→ **DATA EXTRACTS**:
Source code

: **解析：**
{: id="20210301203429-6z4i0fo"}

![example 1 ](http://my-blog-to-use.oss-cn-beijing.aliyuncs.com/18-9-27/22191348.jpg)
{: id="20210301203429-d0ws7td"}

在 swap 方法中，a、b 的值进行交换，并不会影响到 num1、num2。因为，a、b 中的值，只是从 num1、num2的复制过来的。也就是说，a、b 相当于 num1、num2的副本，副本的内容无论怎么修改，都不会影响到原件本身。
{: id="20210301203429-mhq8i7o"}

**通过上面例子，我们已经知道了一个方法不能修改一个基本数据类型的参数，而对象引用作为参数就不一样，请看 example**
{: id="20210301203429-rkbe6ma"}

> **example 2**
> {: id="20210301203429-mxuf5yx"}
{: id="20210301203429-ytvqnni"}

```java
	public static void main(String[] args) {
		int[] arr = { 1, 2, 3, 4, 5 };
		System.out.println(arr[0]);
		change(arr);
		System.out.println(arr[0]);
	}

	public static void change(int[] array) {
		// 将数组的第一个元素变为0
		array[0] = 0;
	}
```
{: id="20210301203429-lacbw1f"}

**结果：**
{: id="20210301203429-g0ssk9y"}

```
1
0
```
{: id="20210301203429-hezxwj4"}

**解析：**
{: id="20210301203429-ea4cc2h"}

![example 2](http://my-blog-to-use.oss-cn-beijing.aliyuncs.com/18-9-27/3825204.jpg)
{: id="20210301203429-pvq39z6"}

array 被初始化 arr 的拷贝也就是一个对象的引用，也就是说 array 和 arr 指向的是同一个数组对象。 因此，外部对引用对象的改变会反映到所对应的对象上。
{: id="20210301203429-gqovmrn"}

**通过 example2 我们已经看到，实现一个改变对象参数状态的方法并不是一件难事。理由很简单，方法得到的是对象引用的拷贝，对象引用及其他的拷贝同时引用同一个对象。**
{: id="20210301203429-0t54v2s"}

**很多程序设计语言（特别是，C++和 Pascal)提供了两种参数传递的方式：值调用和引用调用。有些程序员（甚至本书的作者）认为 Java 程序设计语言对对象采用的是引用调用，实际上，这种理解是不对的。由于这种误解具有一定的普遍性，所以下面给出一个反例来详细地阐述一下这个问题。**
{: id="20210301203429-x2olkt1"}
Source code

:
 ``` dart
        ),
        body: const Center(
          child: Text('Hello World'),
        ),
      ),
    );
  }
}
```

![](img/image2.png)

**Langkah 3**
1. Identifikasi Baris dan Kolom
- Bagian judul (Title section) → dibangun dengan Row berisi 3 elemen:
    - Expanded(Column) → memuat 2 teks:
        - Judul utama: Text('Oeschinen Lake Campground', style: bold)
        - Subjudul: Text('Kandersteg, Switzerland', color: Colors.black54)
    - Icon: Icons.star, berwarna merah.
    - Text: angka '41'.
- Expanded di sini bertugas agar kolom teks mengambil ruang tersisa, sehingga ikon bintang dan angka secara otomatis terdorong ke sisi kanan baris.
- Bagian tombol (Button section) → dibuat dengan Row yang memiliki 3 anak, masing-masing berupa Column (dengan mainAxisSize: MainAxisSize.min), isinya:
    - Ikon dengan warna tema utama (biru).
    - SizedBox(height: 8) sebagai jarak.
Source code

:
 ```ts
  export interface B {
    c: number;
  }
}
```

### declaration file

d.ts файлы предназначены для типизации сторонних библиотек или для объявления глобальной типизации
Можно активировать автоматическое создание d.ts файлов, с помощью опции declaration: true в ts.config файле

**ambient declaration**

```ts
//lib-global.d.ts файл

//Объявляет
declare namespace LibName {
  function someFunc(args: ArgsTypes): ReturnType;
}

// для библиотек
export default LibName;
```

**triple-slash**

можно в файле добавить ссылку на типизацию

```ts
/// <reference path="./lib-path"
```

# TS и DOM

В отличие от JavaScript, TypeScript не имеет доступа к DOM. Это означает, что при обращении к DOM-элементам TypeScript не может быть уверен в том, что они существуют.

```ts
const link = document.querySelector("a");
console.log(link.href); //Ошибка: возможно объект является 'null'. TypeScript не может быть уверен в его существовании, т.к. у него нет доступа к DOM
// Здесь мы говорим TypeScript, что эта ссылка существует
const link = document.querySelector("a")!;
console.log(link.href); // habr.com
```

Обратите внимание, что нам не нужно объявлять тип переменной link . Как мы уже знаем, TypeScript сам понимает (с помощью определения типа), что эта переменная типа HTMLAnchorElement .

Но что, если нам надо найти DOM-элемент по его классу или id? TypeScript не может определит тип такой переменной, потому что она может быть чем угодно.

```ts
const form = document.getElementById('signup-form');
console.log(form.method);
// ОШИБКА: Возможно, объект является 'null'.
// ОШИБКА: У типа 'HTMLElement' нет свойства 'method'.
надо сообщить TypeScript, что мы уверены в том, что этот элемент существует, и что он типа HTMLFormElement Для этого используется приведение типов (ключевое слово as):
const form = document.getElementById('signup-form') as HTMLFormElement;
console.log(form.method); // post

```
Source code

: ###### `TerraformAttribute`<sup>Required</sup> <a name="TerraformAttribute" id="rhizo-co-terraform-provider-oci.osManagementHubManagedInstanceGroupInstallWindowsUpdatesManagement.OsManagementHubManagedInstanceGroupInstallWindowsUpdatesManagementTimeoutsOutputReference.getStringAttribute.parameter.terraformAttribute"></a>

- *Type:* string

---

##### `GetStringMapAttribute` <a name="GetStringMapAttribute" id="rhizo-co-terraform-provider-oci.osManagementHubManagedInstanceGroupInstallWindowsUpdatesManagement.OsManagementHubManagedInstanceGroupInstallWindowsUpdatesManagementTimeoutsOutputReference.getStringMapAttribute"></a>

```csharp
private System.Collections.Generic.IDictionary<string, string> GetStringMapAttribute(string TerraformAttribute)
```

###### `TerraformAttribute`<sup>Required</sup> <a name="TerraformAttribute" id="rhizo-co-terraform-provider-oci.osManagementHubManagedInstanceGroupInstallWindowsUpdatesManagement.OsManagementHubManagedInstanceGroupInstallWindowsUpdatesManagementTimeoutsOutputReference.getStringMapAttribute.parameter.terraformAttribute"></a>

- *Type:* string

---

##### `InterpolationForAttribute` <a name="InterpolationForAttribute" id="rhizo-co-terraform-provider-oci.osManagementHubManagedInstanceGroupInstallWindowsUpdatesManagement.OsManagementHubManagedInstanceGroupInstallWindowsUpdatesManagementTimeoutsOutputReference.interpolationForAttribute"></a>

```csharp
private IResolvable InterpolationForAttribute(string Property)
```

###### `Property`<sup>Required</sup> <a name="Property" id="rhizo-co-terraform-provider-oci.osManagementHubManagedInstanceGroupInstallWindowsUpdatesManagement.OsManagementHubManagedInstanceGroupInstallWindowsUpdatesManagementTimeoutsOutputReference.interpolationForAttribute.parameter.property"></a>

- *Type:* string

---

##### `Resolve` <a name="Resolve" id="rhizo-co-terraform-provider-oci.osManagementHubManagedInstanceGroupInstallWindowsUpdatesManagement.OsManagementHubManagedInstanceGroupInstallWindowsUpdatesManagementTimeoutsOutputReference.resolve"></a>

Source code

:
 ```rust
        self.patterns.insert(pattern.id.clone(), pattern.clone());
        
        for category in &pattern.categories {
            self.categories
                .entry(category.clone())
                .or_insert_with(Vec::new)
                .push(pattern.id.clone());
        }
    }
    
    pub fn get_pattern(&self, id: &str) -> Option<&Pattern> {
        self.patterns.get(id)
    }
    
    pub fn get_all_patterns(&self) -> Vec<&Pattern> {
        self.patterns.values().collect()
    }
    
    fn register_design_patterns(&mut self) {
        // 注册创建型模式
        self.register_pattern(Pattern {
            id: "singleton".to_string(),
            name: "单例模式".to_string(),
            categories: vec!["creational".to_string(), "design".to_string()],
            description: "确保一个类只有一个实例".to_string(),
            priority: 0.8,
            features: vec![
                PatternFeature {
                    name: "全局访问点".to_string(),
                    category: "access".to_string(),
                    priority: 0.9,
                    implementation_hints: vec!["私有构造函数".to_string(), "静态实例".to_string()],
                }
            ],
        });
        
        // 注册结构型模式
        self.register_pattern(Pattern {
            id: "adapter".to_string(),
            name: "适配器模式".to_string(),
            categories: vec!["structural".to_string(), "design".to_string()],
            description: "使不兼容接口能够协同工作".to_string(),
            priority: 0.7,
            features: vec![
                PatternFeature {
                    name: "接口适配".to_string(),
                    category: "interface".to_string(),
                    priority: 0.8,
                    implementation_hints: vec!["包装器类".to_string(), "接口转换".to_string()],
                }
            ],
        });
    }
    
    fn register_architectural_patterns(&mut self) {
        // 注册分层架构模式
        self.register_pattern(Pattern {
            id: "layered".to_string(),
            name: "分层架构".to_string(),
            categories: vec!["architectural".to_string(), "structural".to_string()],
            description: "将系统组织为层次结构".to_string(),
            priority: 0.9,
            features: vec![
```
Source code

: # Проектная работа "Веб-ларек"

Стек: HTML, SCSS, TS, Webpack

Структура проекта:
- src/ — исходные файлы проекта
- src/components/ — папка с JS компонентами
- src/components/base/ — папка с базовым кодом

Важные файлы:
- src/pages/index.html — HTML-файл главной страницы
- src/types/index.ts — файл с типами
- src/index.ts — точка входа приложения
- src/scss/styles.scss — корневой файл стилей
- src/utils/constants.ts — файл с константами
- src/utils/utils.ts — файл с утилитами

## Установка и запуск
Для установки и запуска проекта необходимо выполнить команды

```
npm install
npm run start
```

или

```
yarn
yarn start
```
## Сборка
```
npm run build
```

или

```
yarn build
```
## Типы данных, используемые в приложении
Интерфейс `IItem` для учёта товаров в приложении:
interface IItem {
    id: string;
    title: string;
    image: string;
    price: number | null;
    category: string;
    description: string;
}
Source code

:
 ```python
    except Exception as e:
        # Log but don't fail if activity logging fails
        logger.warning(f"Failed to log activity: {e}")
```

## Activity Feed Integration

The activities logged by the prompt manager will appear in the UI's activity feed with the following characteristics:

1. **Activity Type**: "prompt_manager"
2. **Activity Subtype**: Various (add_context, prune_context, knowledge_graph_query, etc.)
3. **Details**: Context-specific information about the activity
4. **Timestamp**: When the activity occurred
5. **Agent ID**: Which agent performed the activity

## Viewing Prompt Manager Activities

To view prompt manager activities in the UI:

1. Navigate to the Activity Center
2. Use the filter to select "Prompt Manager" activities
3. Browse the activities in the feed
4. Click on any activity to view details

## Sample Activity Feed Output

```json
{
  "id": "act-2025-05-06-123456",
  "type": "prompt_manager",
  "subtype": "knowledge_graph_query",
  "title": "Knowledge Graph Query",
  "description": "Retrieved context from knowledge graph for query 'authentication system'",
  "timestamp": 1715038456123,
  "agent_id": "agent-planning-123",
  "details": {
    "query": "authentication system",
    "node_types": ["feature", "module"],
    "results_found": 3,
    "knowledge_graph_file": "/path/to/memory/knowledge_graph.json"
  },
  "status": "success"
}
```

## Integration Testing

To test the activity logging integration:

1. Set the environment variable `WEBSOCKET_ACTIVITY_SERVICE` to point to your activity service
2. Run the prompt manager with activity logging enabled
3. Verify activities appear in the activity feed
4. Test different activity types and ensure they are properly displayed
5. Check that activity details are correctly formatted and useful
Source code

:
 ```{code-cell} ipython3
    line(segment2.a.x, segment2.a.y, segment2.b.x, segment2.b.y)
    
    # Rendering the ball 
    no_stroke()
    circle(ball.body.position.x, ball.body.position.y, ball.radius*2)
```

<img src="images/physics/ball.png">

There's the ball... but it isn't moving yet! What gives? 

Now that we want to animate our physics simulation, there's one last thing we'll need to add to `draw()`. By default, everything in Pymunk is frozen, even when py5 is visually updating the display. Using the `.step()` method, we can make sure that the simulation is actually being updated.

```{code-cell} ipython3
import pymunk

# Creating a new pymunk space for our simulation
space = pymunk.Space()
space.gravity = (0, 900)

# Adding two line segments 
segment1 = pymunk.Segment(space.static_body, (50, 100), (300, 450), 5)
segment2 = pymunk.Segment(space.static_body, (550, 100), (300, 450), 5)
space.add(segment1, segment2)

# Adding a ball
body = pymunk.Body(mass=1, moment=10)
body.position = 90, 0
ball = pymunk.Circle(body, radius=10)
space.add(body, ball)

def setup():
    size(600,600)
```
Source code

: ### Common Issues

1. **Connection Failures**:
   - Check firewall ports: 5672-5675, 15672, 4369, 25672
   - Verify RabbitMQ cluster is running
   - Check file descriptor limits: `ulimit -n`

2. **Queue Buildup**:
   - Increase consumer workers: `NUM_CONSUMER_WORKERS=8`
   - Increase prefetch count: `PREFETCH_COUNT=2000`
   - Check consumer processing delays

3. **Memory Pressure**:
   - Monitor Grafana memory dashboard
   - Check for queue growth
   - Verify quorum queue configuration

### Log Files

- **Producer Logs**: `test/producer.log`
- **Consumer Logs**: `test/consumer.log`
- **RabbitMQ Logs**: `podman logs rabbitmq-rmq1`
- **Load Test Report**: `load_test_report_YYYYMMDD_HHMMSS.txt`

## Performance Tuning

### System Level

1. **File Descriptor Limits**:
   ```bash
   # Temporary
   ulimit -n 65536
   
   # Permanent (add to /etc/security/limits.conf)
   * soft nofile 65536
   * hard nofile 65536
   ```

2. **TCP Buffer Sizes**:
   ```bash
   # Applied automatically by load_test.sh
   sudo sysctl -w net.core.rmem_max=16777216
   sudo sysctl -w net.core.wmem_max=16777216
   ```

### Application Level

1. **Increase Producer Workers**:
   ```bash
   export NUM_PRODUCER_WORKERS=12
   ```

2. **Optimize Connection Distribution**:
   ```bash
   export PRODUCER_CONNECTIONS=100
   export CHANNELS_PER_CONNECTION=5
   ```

→ **EXERCISE**: Among the lines of the material, find those holding the word "console" and return them.

→ **RESULT BELOW**:
console.log(link.href); //Ошибка: возможно объект является 'null'. TypeScript не может быть уверен в его существовании, т.к. у него нет доступа к DOM
console.log(link.href); // habr.com
console.log(form.method);
console.log(form.method); // post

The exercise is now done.